How to Assess a New Build Properly
A structured, globally relevant guide to evaluating new developments, from specification and delivery risk to envelope quality and pre-reservation due diligence.

New-build developments dominate today’s prime property markets. They promise contemporary architecture, energy efficiency, curated amenities and turnkey convenience. Marketing materials are polished, timelines are optimistic and specifications appear comprehensive. Yet across international luxury markets, experienced buyers apply a disciplined framework before committing capital. Presentation captures interest. Due diligence preserves capital.
1. Specification: Beyond the Brochure
A specification sheet is more important than a render. It defines what will actually be delivered structurally, technically and materially. Key areas to review carefully:
- Structural system and engineering standards
- Glazing performance (thermal and acoustic ratings)
- HVAC and energy systems
- Insulation and waterproofing details
- Named material brands vs. generic descriptions
- Smart-home systems (installed or pre-wired only)
Phrases such as “or similar” allow substitutions. Clarify what is guaranteed in writing. Where possible, visit a completed project by the same developer to assess real-world build quality. Luxury is not defined by staging but by measurable standards.
2. Delivery Risk: Developer Strength & Capital Structure
Even in prime markets, delivery risk exists. Assess:
- The developer’s track record with comparable projects
- Financing structure and funding security
- Construction stage at time of purchase
- Escrow or deposit protection mechanisms
- History of meeting completion deadlines
A well-capitalised developer with completed references reduces uncertainty significantly. Ambitious design without financial strength increases risk. Capital preservation begins with understanding who is building and how.
3. Envelope Quality: The Silent Determinant of Longevity
The building envelope, facades, roofing systems, glazing and insulation, determines durability, energy performance and long-term maintenance costs. It affects:
- Thermal efficiency
- Acoustic comfort
- Weather resistance
- Ongoing operating costs
Request performance data rather than general assurances. Technical execution is rarely highlighted in marketing, yet it is central to asset quality. A strong envelope protects both comfort and resale value.

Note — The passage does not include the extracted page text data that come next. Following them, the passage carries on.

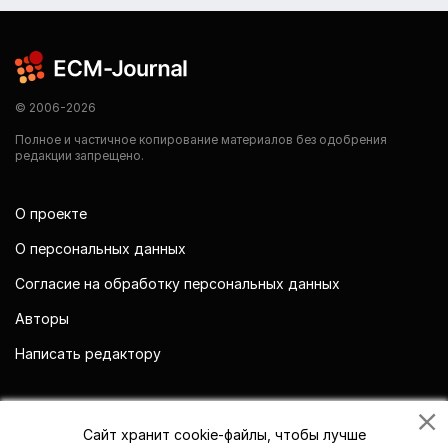
© 2006-2026
Полное и частичное копирование материалов без одобрения
редакции запрещено.
О проекте
О персональных данных
Согласие на обработку персональных данных
Авторы
Написать редактору
Мы в социальных сетях
Сайт хранит cookie-файлы, чтобы лучше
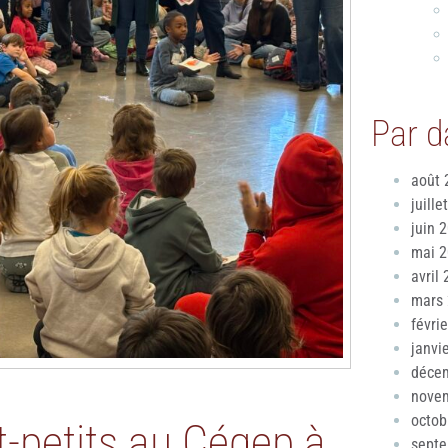
Par d
août 
juille
juin 
mai 
avril
mars
févri
janvi
déce
nove
octob
-petits au Cégep à
sept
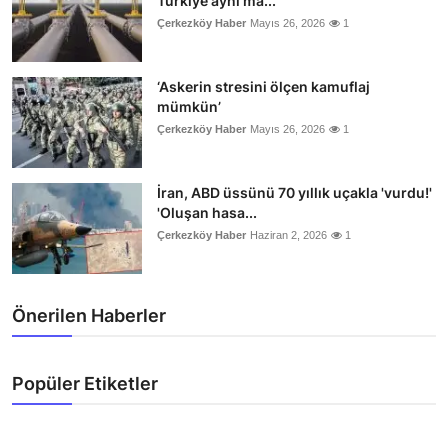
Türkiye aynı ma...
Çerkezköy Haber
Mayıs 26, 2026
1
‘Askerin stresini ölçen kamuflaj
mümkün’
Çerkezköy Haber
Mayıs 26, 2026
1
İran, ABD üssünü 70 yıllık uçakla 'vurdu!'
'Oluşan hasa...
Çerkezköy Haber
Haziran 2, 2026
1
Önerilen Haberler
Popüler Etiketler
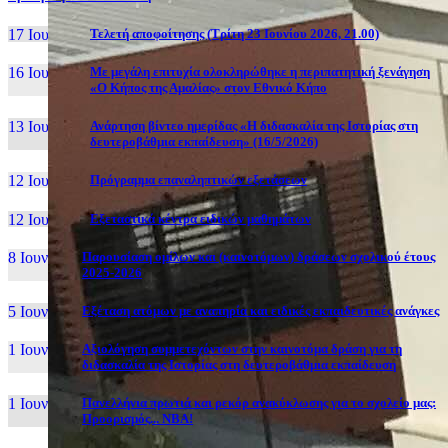
17 Ιουν, 26
Τελετή αποφοίτησης (Τρίτη 23 Ιουνίου 2026, 21.00)
16 Ιουν, 26
Με μεγάλη επιτυχία ολοκληρώθηκε η περιπατητική ξενάγηση
«Ο Κήπος της Αμαλίας» στον Εθνικό Κήπο
13 Ιουν, 26
Ανάρτηση βίντεο ημερίδας «Η διδασκαλία της Ιστορίας στη
δευτεροβάθμια εκπαίδευση» (16/5/2026)
12 Ιουν, 26
Πρόγραμμα επαναληπτικών εξετάσεων
12 Ιουν, 26
Εξεταστικά κέντρα ειδικών μαθημάτων
8 Ιουν, 26
Παρουσίαση ομίλων και (καινοτόμων) δράσεων σχολικού έτους
2025-2026
5 Ιουν, 26
Εξέταση ατόμων με αναπηρία και ειδικές εκπαιδευτικές ανάγκες
1 Ιουν, 26
Αξιολόγηση συμμετεχόντων στην καινοτόμα δράση για τη
διδασκαλία της Ιστορίας στη δευτεροβάθμια εκπαίδευση
1 Ιουν, 26
Πανελλήνια πρωτιά και ρεκόρ ανακύκλωσης για το σχολείο μας:
Προορισμός... NBA!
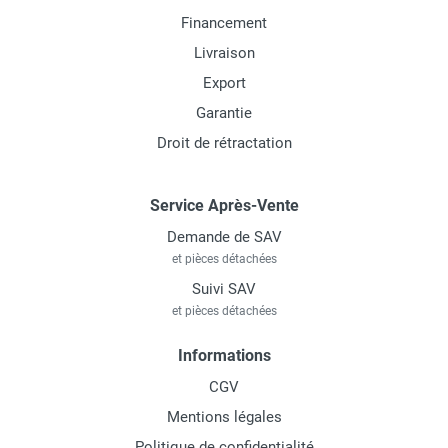
Financement
Livraison
Export
Garantie
Droit de rétractation
Service Après-Vente
Demande de SAV
et pièces détachées
Suivi SAV
et pièces détachées
Informations
CGV
Mentions légales
Politique de confidentialité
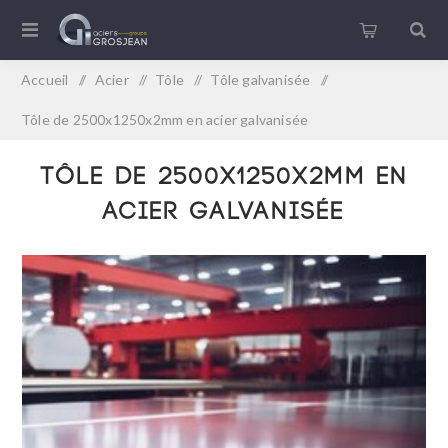
Accueil
/
Acier
/
Tôle
/
Tôle galvanisée
/
Tôle de 2500x1250x2mm en acier galvanisée
Tôle de 2500x1250x2mm en
acier galvanisée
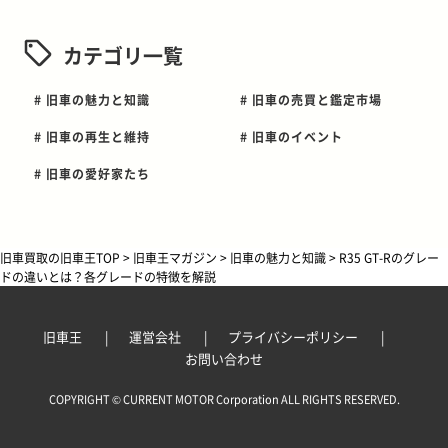
カテゴリ一覧
# 旧車の魅力と知識
# 旧車の売買と鑑定市場
# 旧車の再生と維持
# 旧車のイベント
# 旧車の愛好家たち
旧車買取の旧車王TOP
>
旧車王マガジン
>
旧車の魅力と知識
>
R35 GT-Rのグレー
ドの違いとは？各グレードの特徴を解説
旧車王
運営会社
プライバシーポリシー
お問い合わせ
COPYRIGHT © CURRENT MOTOR Corporation ALL RIGHTS RESERVED.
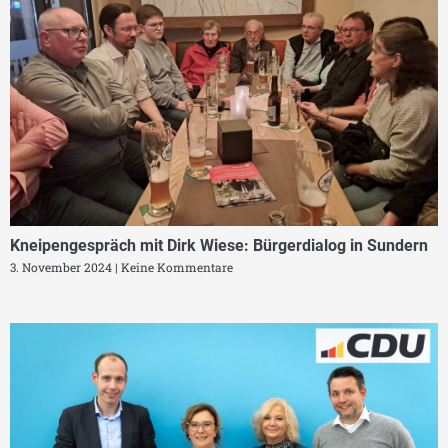
Kneipengespräch mit Dirk Wiese: Bürgerdialog in Sundern
3. November 2024
Keine Kommentare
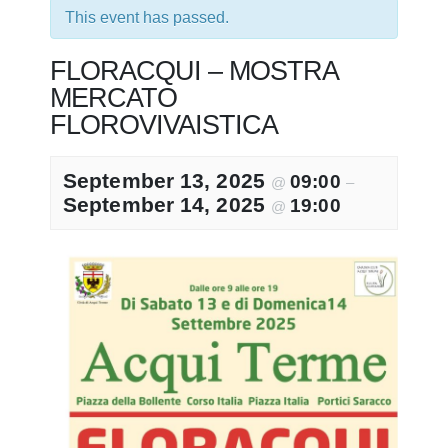
This event has passed.
FLORACQUI – MOSTRA
MERCATO
FLOROVIVAISTICA
September 13, 2025
09:00
@
–
September 14, 2025
19:00
@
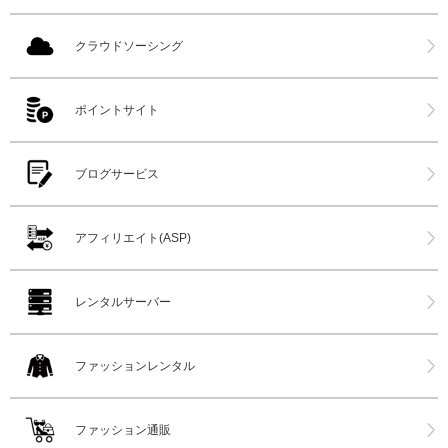
クラウドソーシング
ポイントサイト
ブログサービス
アフィリエイト(ASP)
レンタルサーバー
ファッションレンタル
ファッション通販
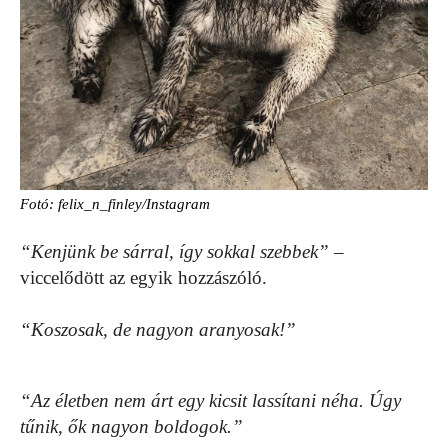
Fotó: felix_n_finley/Instagram
“Kenjünk be sárral, így sokkal szebbek”
–
viccelődött az egyik hozzászóló.
“Koszosak, de nagyon aranyosak!”
“Az életben nem árt egy kicsit lassítani néha. Úgy
tűnik, ők nagyon boldogok.”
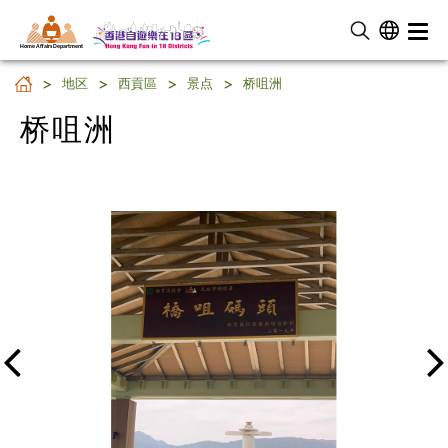
Home Affairs Department
桥咀洲
地区
西貢區
景点
桥咀洲
桥咀洲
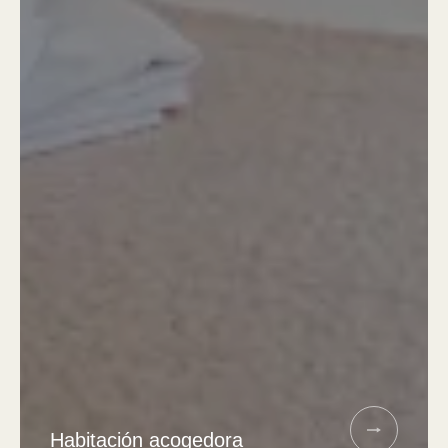
Habitación acogedora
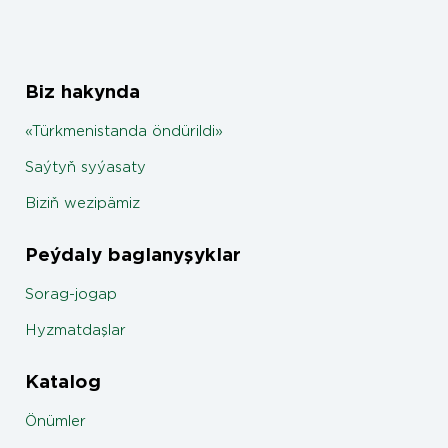
Biz hakynda
«Türkmenistanda öndürildi»
Saýtyň syýasaty
Biziň wezipämiz
Peýdaly baglanyşyklar
Sorag-jogap
Hyzmatdaşlar
Katalog
Önümler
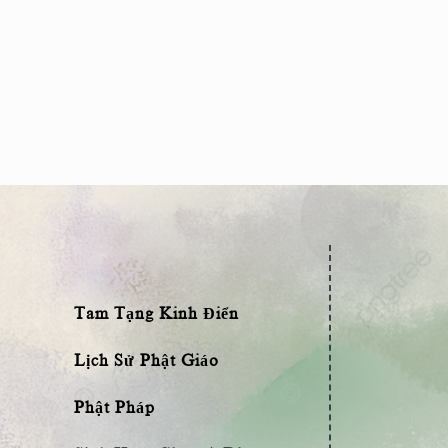
Tam Tạng Kinh Điển
Lịch Sử Phật Giáo
Phật Pháp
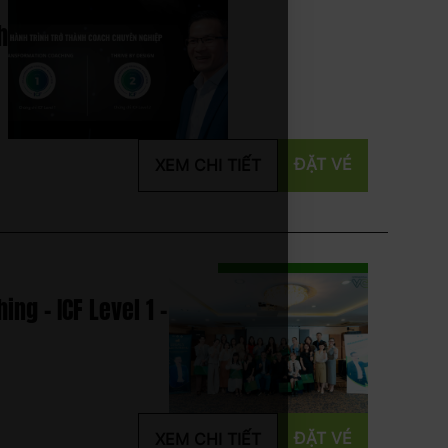
h
ĐẶT VÉ
XEM CHI TIẾT
ng - ICF Level 1 -
ĐẶT VÉ
XEM CHI TIẾT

4. Micro-Location & Urban Context
Even within prime districts, positioning varies. Evaluate:
- Orientation and natural light
- View protection and surrounding zoning
- Future development risk nearby
- Traffic exposure and access
Prime postcode alone does not guarantee prime positioning. Micro-location determines long-term desirability.
5. Operational Structure & Ongoing Costs
Modern developments increasingly include amenities such as concierge services, wellness centres, private lounges and security infrastructure. While attractive, these features affect:
- Service charges or homeowners’ association fees
- Long-term maintenance obligations
- Reserve fund requirements
- Rental restrictions or management fees
Review projected annual costs carefully. Amenities should align with your intended use; primary residence, seasonal living or investment. Operating structure directly influences net performance.
6. Legal & Pre-Reservation Verification
Before reserving:
- Confirm planning approval and building permits
- Verify deposit protection mechanisms
- Review payment schedule
- Understand cancellation and delay clauses
- Clarify tax treatment and closing costs
- Confirm structural warranties
Reservation agreements initiate legal obligations. Independent legal counsel is essential in every jurisdiction.
A Measured Perspective
New developments offer advantages: contemporary design, improved energy efficiency, lower initial maintenance and strong international appeal. However, sustainable value is shaped by fundamentals, such as developer credibility, technical execution, controlled supply and resilient positioning. Across prime property markets, one principle remains consistent: thorough due diligence is essential. In high-value real estate, structured process is what ultimately protects capital.